WHAT? How did we go from "the girl struggles with constipation" to EPI PIN?

me: Wait. What? She has eggs all the time, why would we need an epi pin?
nurse: Well just make sure you have Benadryl around the house -

This is the most bizarre conversation...

nurse: - in case she breaks out into hives, or anything like that. The doctor wants her to take 2 weeks off all eggs. Including any baked goods. You're just going to have to check the labels on everything.

This was one week before Christmas - the baking Olympics of the year. I suddenly thought of no "cheesy eggs" for Audrey in the morning. I thought of chocolate chip cookies. I thought of my mom's banana bread. Eggs are in everything, right? When Audrey got home from school that day, I told her what the doctor had said.
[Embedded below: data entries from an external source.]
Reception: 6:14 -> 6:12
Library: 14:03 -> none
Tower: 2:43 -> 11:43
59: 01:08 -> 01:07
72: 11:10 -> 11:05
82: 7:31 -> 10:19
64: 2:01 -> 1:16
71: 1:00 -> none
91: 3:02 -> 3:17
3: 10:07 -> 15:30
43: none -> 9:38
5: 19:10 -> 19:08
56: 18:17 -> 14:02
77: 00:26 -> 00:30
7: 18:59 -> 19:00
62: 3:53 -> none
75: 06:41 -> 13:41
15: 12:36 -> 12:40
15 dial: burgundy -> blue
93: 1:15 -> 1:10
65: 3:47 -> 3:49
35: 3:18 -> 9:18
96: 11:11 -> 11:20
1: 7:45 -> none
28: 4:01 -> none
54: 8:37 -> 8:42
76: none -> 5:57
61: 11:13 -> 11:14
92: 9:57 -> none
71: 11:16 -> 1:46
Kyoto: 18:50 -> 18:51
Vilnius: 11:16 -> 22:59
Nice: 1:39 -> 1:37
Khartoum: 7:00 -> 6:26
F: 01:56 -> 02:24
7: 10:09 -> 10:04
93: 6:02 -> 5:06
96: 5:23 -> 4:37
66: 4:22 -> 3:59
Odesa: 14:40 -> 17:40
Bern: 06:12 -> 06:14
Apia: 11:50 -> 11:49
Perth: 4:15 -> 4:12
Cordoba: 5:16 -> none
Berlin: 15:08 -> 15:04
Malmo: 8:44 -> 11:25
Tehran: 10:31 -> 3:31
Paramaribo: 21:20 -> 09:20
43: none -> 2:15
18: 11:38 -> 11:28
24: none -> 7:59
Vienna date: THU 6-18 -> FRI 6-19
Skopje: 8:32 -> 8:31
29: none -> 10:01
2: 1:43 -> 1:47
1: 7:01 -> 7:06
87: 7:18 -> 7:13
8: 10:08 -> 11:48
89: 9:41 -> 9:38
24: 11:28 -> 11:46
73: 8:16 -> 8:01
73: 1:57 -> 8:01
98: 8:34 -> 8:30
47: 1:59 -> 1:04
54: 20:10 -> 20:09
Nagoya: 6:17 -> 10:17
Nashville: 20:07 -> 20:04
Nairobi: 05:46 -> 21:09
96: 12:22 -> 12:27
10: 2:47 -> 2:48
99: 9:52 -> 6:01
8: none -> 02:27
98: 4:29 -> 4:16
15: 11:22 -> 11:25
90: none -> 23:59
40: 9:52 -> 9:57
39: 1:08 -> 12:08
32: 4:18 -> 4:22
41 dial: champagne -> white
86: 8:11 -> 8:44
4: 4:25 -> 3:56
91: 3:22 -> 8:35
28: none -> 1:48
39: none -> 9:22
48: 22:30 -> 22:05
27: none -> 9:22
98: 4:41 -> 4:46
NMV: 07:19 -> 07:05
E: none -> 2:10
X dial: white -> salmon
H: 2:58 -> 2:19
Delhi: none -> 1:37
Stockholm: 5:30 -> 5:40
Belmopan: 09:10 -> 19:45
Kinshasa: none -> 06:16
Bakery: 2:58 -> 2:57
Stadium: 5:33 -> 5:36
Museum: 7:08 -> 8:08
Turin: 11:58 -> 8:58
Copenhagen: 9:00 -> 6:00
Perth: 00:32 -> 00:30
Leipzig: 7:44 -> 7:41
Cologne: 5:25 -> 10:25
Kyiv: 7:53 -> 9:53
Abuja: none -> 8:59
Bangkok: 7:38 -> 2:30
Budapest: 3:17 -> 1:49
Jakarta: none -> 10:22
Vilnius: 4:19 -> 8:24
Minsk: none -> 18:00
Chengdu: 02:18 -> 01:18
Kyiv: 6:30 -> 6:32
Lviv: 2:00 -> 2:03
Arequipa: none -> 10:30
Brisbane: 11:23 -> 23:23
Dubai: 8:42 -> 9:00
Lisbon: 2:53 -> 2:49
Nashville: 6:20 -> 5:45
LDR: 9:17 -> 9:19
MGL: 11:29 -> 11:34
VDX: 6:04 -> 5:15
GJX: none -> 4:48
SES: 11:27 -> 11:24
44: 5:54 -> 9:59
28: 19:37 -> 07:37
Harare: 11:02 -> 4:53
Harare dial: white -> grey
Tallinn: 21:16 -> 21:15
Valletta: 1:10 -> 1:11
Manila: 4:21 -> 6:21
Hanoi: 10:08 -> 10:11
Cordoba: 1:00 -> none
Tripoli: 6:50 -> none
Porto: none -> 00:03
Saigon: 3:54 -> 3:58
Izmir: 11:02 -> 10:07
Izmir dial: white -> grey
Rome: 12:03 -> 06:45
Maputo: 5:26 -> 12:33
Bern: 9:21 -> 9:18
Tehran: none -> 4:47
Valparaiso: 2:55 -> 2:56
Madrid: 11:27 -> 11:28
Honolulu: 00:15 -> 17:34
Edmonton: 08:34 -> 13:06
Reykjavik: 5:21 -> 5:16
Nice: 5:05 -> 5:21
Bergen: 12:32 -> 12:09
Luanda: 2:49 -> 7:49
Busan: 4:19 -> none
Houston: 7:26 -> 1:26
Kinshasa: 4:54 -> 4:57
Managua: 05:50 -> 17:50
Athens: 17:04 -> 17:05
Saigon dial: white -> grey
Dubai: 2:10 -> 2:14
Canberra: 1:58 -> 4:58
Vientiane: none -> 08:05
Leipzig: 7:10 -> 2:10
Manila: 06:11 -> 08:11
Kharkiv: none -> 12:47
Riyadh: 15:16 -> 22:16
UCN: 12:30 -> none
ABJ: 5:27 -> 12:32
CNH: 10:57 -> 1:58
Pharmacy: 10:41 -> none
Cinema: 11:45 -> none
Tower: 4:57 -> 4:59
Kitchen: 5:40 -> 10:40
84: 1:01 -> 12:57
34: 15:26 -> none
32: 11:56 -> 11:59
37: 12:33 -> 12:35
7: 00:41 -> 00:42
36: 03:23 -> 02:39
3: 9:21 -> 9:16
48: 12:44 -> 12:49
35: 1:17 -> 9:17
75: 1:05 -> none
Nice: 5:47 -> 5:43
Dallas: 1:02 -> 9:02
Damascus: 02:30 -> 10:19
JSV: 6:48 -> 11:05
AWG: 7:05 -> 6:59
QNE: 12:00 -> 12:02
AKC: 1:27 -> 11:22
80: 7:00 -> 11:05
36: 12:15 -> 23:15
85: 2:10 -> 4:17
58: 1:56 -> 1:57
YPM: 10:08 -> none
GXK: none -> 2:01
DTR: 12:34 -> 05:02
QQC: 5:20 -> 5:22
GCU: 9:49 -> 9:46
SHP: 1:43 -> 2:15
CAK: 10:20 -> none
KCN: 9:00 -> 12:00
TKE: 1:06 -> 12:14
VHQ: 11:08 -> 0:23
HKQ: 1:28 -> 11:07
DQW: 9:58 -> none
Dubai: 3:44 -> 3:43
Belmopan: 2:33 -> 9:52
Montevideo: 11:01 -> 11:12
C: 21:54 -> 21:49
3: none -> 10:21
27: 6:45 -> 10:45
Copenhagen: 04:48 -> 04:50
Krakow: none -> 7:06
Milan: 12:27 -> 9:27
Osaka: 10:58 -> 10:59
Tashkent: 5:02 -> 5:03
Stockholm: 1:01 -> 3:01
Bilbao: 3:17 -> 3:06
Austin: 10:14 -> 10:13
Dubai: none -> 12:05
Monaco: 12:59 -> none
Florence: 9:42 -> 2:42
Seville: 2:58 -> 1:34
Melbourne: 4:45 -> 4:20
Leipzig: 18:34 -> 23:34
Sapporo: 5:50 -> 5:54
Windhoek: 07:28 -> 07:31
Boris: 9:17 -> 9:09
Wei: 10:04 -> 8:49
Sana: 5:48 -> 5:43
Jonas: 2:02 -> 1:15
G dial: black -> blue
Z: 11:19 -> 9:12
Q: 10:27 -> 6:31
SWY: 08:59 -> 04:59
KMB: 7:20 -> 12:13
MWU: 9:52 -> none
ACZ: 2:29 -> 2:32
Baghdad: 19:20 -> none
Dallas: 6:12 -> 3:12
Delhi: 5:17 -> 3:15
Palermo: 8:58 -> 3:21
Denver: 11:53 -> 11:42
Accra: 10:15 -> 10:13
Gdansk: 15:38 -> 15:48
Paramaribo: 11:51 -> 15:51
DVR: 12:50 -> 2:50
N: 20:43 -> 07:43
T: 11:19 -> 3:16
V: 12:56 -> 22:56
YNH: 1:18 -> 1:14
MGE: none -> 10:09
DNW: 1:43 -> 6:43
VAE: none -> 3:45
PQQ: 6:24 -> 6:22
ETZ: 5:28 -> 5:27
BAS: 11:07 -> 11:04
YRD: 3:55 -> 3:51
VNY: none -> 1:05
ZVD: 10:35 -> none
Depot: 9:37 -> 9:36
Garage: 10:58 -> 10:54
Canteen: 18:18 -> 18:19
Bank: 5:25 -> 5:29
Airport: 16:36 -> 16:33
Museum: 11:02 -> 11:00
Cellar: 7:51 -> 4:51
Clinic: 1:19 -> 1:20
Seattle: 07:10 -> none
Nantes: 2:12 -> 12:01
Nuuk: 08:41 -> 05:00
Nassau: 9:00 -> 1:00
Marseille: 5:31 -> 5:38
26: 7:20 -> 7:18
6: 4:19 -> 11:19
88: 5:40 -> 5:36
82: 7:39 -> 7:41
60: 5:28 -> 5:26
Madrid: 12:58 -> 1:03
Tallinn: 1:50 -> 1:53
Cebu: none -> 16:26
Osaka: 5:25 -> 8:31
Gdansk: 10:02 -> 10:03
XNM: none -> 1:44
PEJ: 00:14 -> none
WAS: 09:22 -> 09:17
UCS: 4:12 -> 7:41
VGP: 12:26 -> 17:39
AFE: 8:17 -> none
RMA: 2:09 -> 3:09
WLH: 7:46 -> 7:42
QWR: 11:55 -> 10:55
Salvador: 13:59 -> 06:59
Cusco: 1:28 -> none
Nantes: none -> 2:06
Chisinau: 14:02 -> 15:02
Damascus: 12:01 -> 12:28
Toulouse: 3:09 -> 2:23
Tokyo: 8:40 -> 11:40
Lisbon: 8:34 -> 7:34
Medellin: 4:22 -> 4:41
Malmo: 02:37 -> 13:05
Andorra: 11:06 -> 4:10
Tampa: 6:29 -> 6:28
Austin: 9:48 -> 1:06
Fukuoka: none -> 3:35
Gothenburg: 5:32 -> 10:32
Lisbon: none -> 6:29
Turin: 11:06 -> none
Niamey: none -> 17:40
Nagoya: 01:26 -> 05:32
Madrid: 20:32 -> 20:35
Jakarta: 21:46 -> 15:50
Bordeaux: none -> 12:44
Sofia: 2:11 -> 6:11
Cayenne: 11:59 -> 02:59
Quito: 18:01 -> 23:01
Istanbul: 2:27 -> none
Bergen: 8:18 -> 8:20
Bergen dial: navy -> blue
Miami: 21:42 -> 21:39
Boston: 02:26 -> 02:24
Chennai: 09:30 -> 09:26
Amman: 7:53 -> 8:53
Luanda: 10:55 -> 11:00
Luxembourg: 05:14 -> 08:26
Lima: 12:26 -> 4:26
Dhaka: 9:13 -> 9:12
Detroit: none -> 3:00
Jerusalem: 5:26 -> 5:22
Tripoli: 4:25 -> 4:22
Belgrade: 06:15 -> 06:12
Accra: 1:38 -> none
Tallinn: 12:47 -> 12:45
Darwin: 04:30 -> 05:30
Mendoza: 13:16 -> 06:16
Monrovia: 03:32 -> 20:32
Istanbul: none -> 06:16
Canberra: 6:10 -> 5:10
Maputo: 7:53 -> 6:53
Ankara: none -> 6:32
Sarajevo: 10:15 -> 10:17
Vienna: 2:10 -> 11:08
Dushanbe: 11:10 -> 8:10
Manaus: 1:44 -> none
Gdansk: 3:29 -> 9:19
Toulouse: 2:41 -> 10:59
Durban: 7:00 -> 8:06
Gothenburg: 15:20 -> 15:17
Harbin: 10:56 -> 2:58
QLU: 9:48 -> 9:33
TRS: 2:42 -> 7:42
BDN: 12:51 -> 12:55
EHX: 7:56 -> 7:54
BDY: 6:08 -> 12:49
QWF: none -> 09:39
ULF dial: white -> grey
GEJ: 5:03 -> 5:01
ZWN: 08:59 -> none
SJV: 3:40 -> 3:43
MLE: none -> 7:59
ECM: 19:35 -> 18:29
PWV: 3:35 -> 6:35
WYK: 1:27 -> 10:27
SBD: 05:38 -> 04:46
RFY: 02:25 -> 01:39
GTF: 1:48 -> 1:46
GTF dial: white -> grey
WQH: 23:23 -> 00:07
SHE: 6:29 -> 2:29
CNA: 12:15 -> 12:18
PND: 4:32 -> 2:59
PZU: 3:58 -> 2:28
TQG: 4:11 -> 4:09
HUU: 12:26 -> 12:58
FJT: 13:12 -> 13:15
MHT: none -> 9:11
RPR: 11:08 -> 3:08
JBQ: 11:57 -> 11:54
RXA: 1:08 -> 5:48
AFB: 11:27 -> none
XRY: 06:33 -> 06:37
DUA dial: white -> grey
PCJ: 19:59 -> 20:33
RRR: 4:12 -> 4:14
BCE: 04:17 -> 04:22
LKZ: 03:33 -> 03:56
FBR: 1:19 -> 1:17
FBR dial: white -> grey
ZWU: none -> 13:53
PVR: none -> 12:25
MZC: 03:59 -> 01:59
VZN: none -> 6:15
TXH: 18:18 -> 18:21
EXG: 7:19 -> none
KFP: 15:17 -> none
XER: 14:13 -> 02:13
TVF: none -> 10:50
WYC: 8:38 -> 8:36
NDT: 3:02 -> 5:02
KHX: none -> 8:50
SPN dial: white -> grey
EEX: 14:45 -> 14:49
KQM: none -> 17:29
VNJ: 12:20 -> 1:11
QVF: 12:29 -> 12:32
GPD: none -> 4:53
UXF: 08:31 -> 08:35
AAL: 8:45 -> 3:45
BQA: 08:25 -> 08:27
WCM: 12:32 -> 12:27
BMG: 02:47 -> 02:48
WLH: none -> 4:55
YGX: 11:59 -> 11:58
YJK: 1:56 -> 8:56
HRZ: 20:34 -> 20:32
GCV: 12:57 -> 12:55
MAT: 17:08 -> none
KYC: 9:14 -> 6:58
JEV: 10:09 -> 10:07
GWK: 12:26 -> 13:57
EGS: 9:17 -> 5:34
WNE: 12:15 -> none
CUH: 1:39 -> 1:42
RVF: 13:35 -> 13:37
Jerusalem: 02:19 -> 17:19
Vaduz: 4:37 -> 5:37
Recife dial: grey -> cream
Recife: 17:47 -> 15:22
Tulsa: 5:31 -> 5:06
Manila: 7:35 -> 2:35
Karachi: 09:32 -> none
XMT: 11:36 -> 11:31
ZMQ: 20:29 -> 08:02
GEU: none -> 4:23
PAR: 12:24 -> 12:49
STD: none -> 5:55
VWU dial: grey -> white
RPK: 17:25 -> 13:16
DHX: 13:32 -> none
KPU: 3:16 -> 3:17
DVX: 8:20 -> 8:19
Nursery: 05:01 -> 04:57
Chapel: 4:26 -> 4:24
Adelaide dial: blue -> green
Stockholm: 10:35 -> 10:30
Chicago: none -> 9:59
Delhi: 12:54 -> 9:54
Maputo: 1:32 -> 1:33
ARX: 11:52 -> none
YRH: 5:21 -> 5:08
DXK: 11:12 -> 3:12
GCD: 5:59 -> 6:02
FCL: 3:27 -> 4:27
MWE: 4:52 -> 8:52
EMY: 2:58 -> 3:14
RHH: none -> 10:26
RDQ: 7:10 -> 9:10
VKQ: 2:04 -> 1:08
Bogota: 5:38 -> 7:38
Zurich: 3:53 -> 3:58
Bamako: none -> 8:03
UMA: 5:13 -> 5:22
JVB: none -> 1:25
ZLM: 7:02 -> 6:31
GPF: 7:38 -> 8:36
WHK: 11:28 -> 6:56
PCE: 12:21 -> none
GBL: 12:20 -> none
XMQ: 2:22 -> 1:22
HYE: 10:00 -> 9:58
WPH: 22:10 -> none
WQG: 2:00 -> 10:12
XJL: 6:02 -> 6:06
She was still in her winter coat, hat, gloves, boots, still had her backpack on, yet she crumpled up in my lap.

Audrey: But I love eggs.

Tackling food labels and reinventing breakfast has been tricky, but we've done it. A two week trial of no eggs has turned into a year of avoidance of all egg products. I expected that breakfast would become the hardest part of Audrey's day, but she has handled no cheesy eggs in the morning quite well. The more unexpected thing was her behavior around the Christmas break, out of her routine, a ton of presents and sugar, traveling, and a constant reminder that she can't just pick up food and eat without checking with me and Tom first, that led to a rocky couple weeks of behavior from Audrey. Then Tom took a 9 day trip, and I suddenly had to reinvent how to parent this firey, sassy, bold 4 year old.

I felt fear, anxiety, and paranoia: I thought that perhaps all this rocky behavior was caused by me yelling too much at times, or being too hard on Audrey. Slowly over the course of the past 4 weeks, I've started picking apart my knee-jerk reaction to our kids, and tried taking a step back. Especially with Tom out of town, I've asked myself, "is anyone bleeding? has anyone done something to truly HARM another human being?" If the answer is no, then I've tried all sorts of new tactics to redirect, re-engage, and reconnect with our kids, most importantly Audrey.

On this spectrum of the unexpected, I don't anticipate or like the hard, scary things. However, I am beginning to see that good things can come from even the situations that create anxiety within me. Life can't be full of good surprises, but the more seasoned of a parent I become, the more I'm surprised at my capacity to deal with the spectrum of the unexpected.